Evolution data analyses

The phylogenetic analysis was performed using the phylogenomic analysis pipeline available in the FIGENIX [57] automated genomic annotation platform [58] with the human SRPX2 protein sequence [Genbank: NP_055282] as input and the NCBI nr or the Ensembl databases for BLAST searches (Additional file 1). The synonymous/non synonymous analyses were conducted in primates assuming the following unrooted tree topology: (Baboon, Macaque, ((((Chimpanzee, Human), Gorilla), Orangutan), Gibbon)). Ancestral sequences were reconstructed with the pamp and codeml programs in the PAML package [59, 60], using the parsimony method and the maximum likelihood method, respectively. From these data, the number of synonymous and non-synonymous substitutions and the Ka/Ks ratios were estimated using the DnaSP 4.0 package [61]. The codeml program from the PAML 3.15 packages was used to test for positive selection, using the branch models and the branch-site models, as previously described [62, 63] (Additional file 3).

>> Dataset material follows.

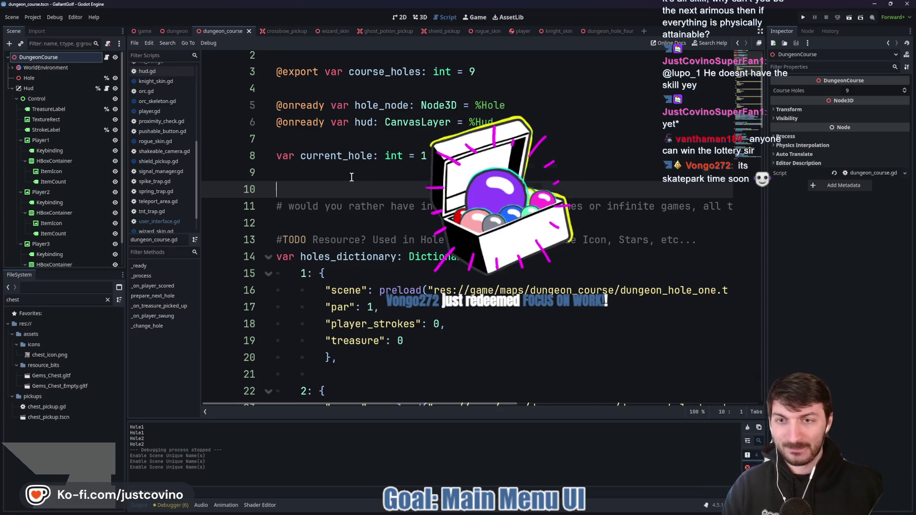
key("Up")
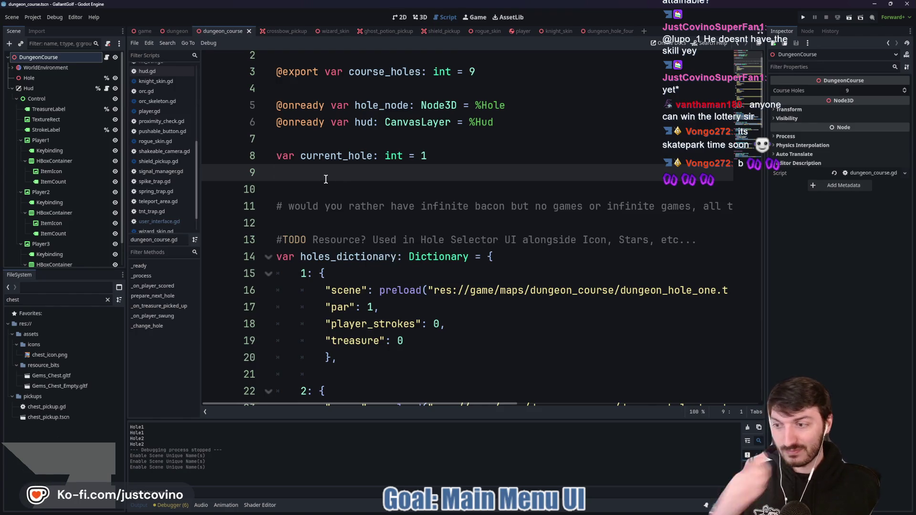
scroll(396, 210, "down", 3)
scroll(401, 212, "down", 2)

The DnaSP 4.0 program was also used for all population genetic analyses. Nucleotide diversity (π) and Watterson's θ were computed as described [64]. The neutral evolution hypothesis for the SRPX2 intronic polymorphisms was checked with the HKA (Hudson-Kreitman-Aguadé) test [39], using available data on worldwide polymorphisms in non-coding reference (neutral) autosomal and X-linked regions of the human genome (Table 2), as previously described [16].